The effects of BH4, l-arginine (L-arg) and vitamin C (VitC) on necrosis in the ischemic gastrocnemius muscle. (A) Gastrocnemius muscle was removed 7 d after induction of hindlimb ischemia. Transverse sections of this muscle were stained with nitroblue tetrazolium to determine the ratio of necrotic versus viable surface area. This ratio was less in rats receiving BH4 + l-arginine + vitamin C than in all other groups. Data are mean ± sd; n = 6. *p < 0.05 for BH4 + l-arginine + vitamin C groups versus all other groups. (B) Representative images from each study group. (C) Histological sections of gastrocnemius muscle taken from the ischemic hindlimb 7 d after the induction of hindlimb ischemia were stained with H&E. Representative sections are shown. Note the loss of myofibers and the intense cellular infiltrate in the control, BH4 and l-arginine groups.
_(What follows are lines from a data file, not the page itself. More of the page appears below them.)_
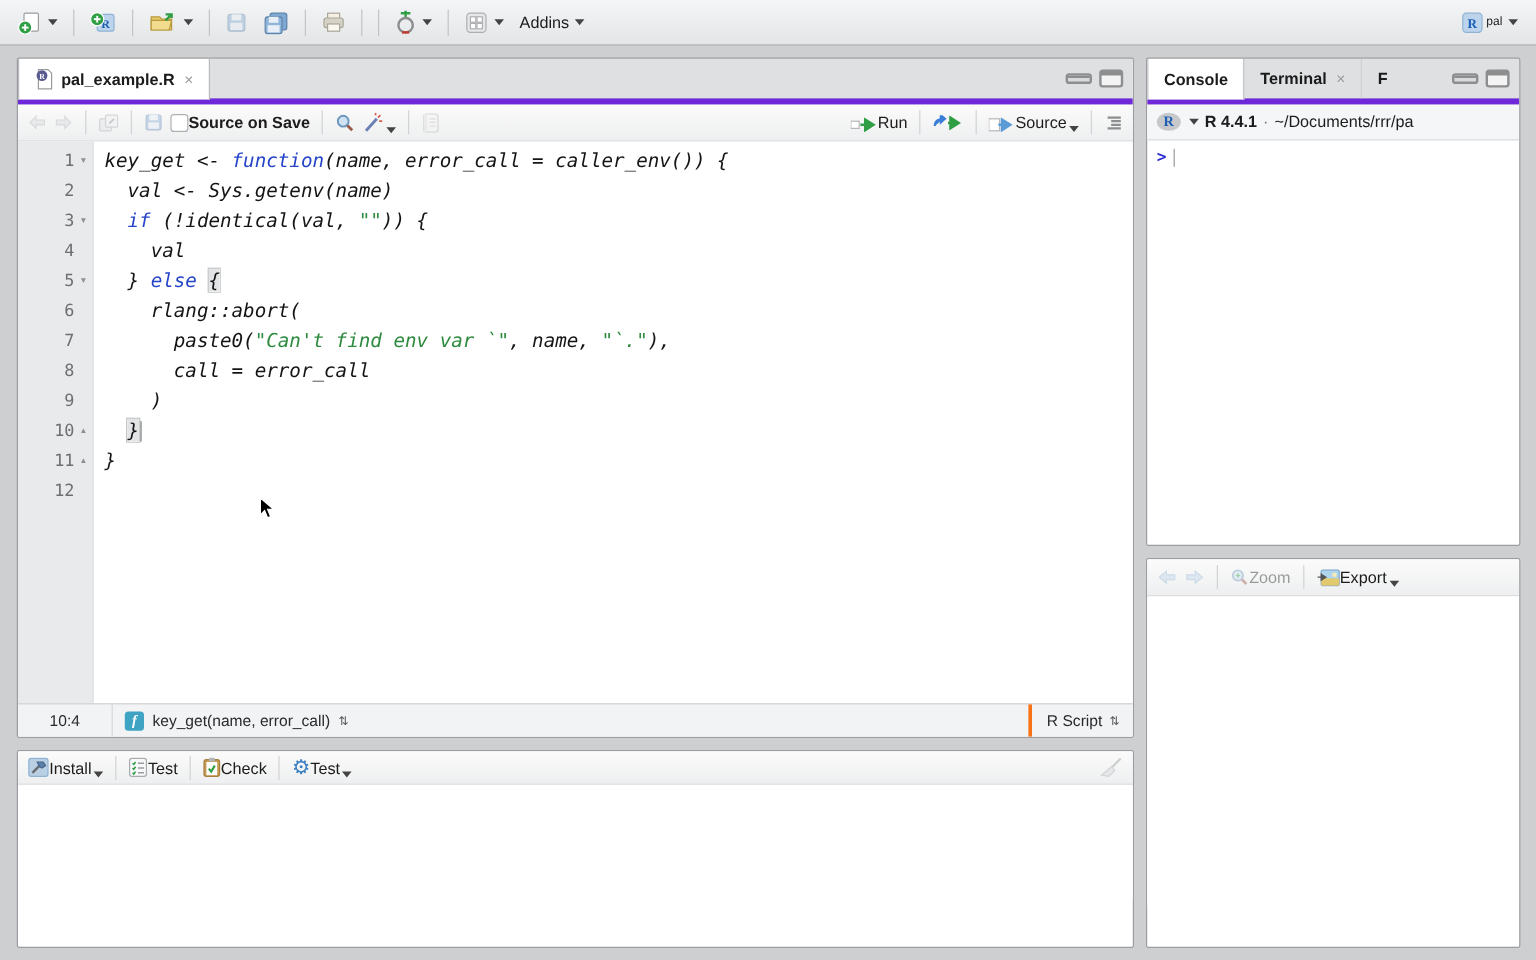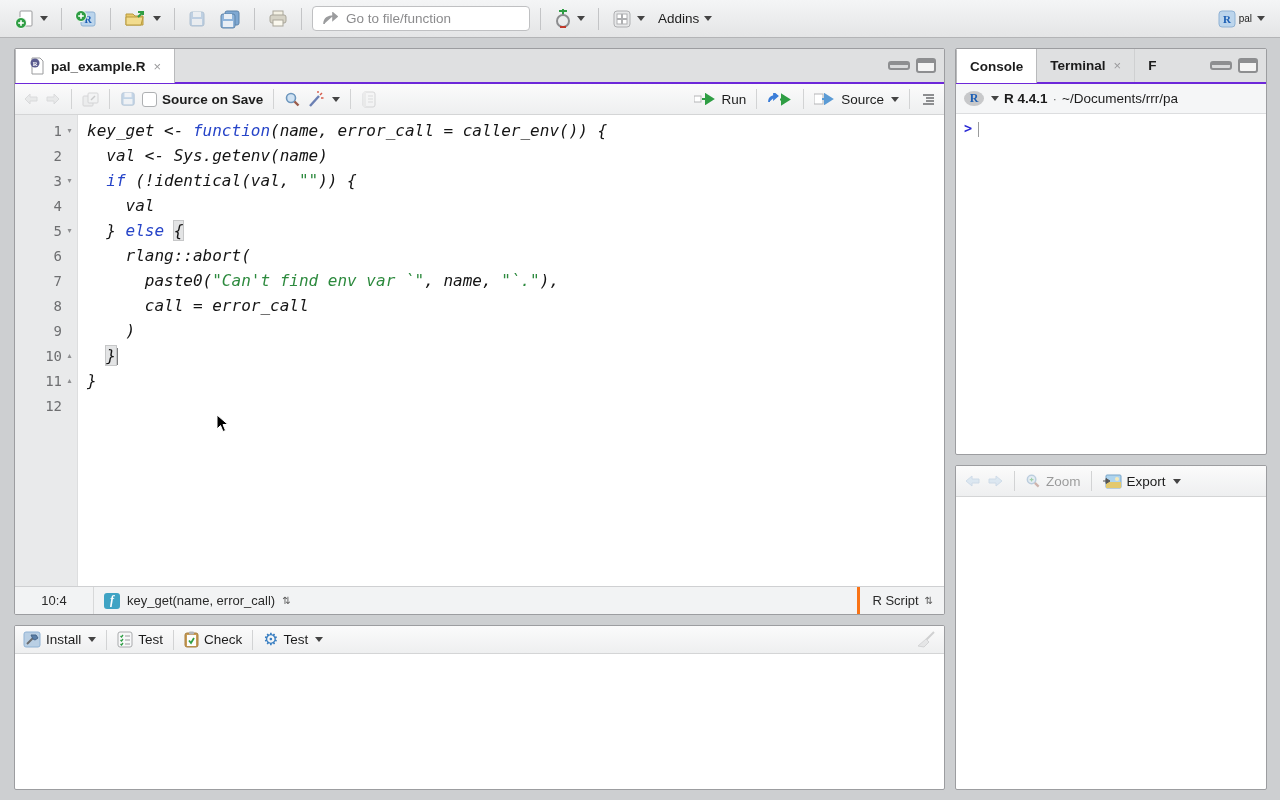--- a/index.html
+++ b/index.html
@@ -26,39 +26,39 @@
   .addins-label{font-size:13.5px;color:#1c1c1c;}
   .spacer{flex:1;}
   .proj-label{font-size:10px;color:#1c1c1c;}
 
   
   .pane{
     position:absolute;background:#fff;border:1px solid #9c9da0;border-radius:2px;
     overflow:hidden;box-sizing:border-box;
   }
   .tabstrip{
-    height:33px;background:#dfe0e1;border-bottom:2px solid #6d28d9;
+    height:33px;background:#dfe0e1;border-bottom:5px solid #6d28d9;
     display:flex;align-items:stretch;position:relative;
   }
   .tab{
     display:flex;align-items:center;gap:6px;padding:0 13px;
     font-size:13.5px;font-weight:bold;color:#1b1b1b;border-right:1px solid #cfd0d1;
   }
   .tab.active{background:#ffffff;border-right:1px solid #b9babc;border-left:1px solid #b9babc;margin-bottom:-1px;}
   .winbtns{position:absolute;right:8px;top:0;height:100%;display:flex;align-items:center;gap:6px;}
   .win-min{width:22px;height:9px;background:#8d8e90;border-radius:3px;border:2px solid #8d8e90;box-sizing:border-box;background:linear-gradient(#8d8e90 45%,#d9dadb 45%);}
   .win-max{width:20px;height:15px;border:2px solid #8d8e90;border-top-width:5px;border-radius:3px;box-sizing:border-box;background:#f4f4f4;}
   .toolbar2{
     height:31px;background:linear-gradient(#fbfbfb,#eeeff0);border-bottom:1px solid #d4d5d6;
     display:flex;align-items:center;padding:0 8px;gap:6px;box-sizing:border-box;
     font-size:13.5px;color:#1c1c1c;
   }
   .t2-sep{width:1px;height:20px;background:#d2d3d4;margin:0 4px;}
   .grayed{opacity:.42;}
-  .btn-label{display:flex;align-items:center;gap:5px;}
+  .btn-label{display:flex;align-items:flex-end;}
 
   
   #editor-pane{left:14px;top:48px;width:931px;height:567px;}
   .close-x{color:#9a9a9c;font-size:13px;font-weight:normal;margin-left:2px;}
   .checkbox{width:13px;height:13px;border:1px solid #aeb0b2;border-radius:3px;background:#fff;}
   .code-wrap{position:relative;height:475px;overflow:hidden;background:#fff;}
   .gutter-bg{position:absolute;left:0;top:0;bottom:0;width:62px;background:#e9eaeb;border-right:1px solid #dddedf;}
   .code-row{display:flex;height:25px;align-items:center;position:relative;}
   .gutter-cell{width:62px;flex:0 0 62px;display:flex;align-items:center;justify-content:flex-end;z-index:1;}
   .line-num{font-family:"DejaVu Sans Mono",monospace;font-size:14px;color:#6e6f71;text-align:right;}
@@ -169,28 +169,20 @@
   <div class="tb-btn">
     <span class="ic">
       <svg width="20" height="18" viewBox="0 0 20 18">
           <rect x="5" y="1" width="10" height="5" fill="#f4f1e4" stroke="#a9a69a"></rect>
           <rect x="2" y="5" width="16" height="8" rx="2" fill="#d6d3c6" stroke="#a9a69a"></rect>
           <rect x="5" y="10" width="10" height="6" fill="#faf8ee" stroke="#a9a69a"></rect>
         </svg>
     </span>
   </div>
   <div class="tb-sep"></div>
-  <div class="goto-box">
-    <span class="ic">
-      <svg width="16" height="14" viewBox="0 0 16 14">
-          <path d="M2 12 c0-6 5-8 9-8 M11 1 l4 3.5 -4 3.5 z" fill="#9b9c9e" stroke="#9b9c9e" stroke-width="1.6"></path>
-        </svg>
-    </span>
-    <span class="goto-text">Go to file/function</span>
-  </div>
   <div class="tb-sep"></div>
   <div class="tb-btn">
     <span class="ic">
       <svg width="18" height="20" viewBox="0 0 18 20">
           <rect x="5" y="1" width="8" height="2" fill="#2f9e44"></rect>
           <rect x="8" y="-2" width="2" height="8" fill="#2f9e44"></rect>
           <circle cx="9" cy="12" r="6" fill="none" stroke="#8c8d8f" stroke-width="2"></circle>
           <rect x="6" y="17" width="6" height="2" fill="#c0392b"></rect>
         </svg>
     </span>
Best preservation of muscle architecture was consistently observed in rats receiving BH4 + l-arginine + vitamin C.

Figure 6

Schematic illustration of possible mechanism of three dietary combined regimen can increase NO bioavailability and decrease oxidative stress, accordingly increase blood flow recovery and reduce tissue necrosis. A^•, ascorbate; AH⁻, dehydroascorbate.